**Material to process**
**********

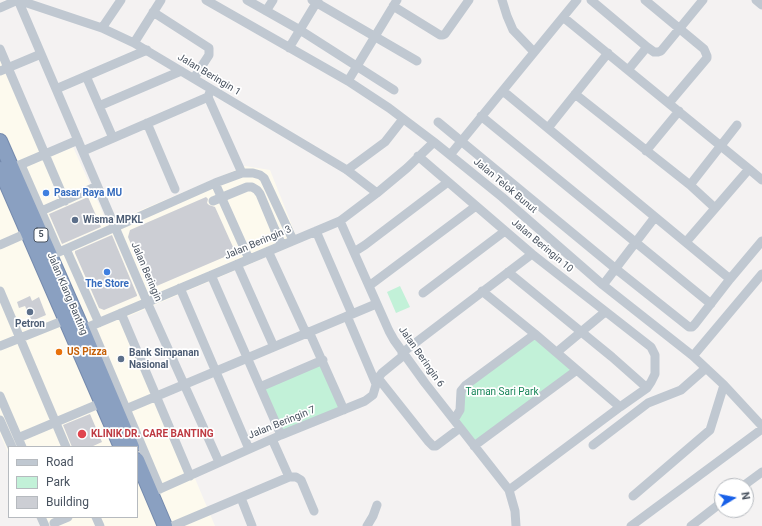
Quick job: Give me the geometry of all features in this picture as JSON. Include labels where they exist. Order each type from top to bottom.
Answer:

**********

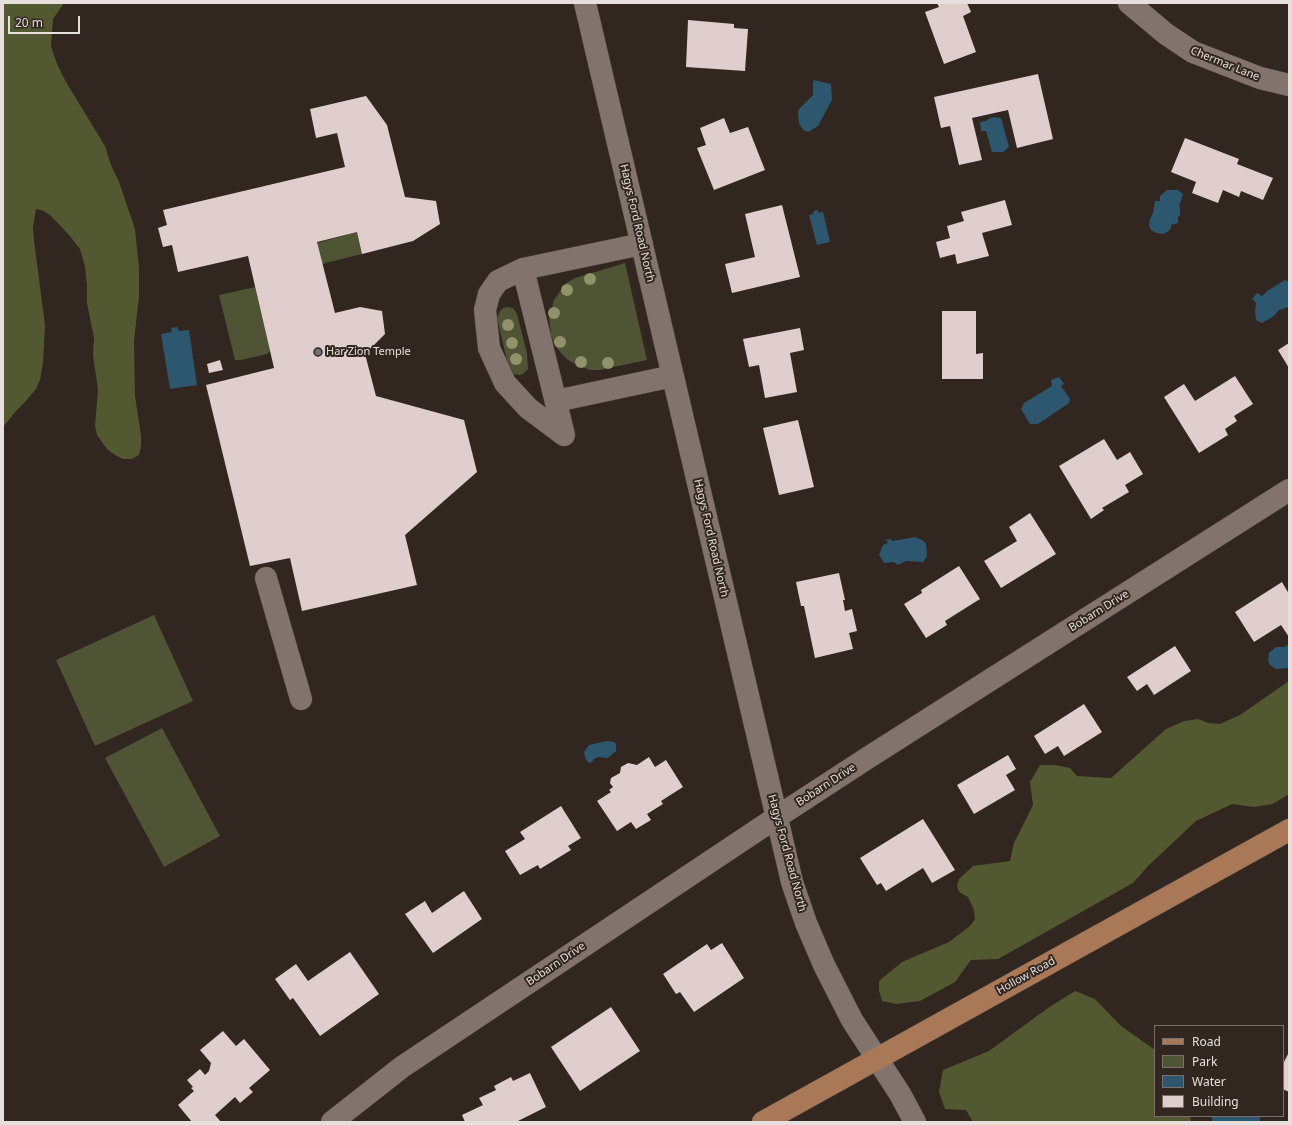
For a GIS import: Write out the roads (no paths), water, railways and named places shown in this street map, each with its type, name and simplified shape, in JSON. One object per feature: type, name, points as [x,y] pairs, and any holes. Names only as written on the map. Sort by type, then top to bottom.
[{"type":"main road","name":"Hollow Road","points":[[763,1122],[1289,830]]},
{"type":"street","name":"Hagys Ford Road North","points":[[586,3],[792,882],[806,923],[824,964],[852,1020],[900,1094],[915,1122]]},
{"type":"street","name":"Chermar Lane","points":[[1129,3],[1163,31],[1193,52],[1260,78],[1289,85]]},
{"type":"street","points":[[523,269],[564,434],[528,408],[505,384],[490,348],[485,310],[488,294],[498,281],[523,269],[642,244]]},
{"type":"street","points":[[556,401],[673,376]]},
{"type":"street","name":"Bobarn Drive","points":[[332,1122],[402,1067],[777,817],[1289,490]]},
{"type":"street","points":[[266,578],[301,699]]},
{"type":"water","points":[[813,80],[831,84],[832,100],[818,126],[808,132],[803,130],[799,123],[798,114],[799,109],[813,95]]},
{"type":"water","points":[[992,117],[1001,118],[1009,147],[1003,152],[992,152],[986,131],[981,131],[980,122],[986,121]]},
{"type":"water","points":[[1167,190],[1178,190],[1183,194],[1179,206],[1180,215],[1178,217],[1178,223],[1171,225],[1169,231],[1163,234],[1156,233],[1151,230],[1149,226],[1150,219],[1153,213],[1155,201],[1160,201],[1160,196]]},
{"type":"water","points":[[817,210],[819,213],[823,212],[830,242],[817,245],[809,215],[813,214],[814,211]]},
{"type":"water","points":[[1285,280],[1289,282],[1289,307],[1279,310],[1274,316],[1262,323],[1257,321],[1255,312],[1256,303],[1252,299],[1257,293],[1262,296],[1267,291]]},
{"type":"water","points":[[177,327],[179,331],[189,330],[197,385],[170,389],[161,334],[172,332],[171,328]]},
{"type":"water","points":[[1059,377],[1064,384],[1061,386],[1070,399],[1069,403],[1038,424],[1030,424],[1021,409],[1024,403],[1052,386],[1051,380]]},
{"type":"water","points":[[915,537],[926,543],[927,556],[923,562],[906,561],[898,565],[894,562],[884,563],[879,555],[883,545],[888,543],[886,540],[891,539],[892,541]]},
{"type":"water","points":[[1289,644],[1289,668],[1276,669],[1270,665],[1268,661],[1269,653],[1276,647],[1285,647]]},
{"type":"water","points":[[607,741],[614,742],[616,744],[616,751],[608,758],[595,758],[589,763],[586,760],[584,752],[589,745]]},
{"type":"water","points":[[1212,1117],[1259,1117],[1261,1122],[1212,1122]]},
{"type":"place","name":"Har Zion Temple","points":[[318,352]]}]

**********

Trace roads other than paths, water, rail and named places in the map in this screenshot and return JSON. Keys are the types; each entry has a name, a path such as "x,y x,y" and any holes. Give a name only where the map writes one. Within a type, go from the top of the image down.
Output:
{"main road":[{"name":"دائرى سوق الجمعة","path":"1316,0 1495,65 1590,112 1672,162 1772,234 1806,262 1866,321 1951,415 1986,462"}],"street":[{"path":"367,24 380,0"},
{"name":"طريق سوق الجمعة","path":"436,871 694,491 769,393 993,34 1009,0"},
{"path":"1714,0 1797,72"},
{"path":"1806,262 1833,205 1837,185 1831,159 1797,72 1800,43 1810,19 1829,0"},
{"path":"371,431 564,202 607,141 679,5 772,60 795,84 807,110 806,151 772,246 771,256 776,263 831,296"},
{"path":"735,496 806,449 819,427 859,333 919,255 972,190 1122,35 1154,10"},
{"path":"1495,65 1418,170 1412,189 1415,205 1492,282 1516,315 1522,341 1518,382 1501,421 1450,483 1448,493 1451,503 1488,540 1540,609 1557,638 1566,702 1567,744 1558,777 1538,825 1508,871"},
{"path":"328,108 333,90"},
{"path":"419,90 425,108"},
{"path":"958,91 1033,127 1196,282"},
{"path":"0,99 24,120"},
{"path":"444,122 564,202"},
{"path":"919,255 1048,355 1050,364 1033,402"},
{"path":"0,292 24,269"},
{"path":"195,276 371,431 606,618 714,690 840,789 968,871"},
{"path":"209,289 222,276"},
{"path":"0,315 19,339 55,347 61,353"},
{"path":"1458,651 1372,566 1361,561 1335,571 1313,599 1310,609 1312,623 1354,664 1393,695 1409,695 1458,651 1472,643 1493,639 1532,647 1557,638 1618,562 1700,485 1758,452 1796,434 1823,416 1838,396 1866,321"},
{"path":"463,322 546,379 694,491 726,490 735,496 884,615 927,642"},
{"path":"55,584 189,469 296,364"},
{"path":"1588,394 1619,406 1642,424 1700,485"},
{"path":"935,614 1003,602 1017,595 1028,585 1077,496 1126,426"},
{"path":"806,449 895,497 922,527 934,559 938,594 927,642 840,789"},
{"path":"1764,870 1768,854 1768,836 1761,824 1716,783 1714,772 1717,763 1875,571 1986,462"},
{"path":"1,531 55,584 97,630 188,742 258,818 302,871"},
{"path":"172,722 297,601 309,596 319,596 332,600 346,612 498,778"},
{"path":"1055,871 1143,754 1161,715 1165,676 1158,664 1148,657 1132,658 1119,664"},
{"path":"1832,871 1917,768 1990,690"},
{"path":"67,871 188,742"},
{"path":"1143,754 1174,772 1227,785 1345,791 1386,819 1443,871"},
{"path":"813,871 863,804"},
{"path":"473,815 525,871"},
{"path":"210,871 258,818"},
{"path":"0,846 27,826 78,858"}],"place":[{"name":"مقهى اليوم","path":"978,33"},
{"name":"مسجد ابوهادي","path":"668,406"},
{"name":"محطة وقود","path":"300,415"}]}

**********

Reproduce every line from the listing above that holds the word "Give".

Quick job: Give me the geometry of all features in this picture as JSON. Include labels where they exist. Order each type from top to bottom.
Trace roads other than paths, water, rail and named places in the map in this screenshot and return JSON. Keys are the types; each entry has a name, a path such as "x,y x,y" and any holes. Give a name only where the map writes one. Within a type, go from the top of the image down.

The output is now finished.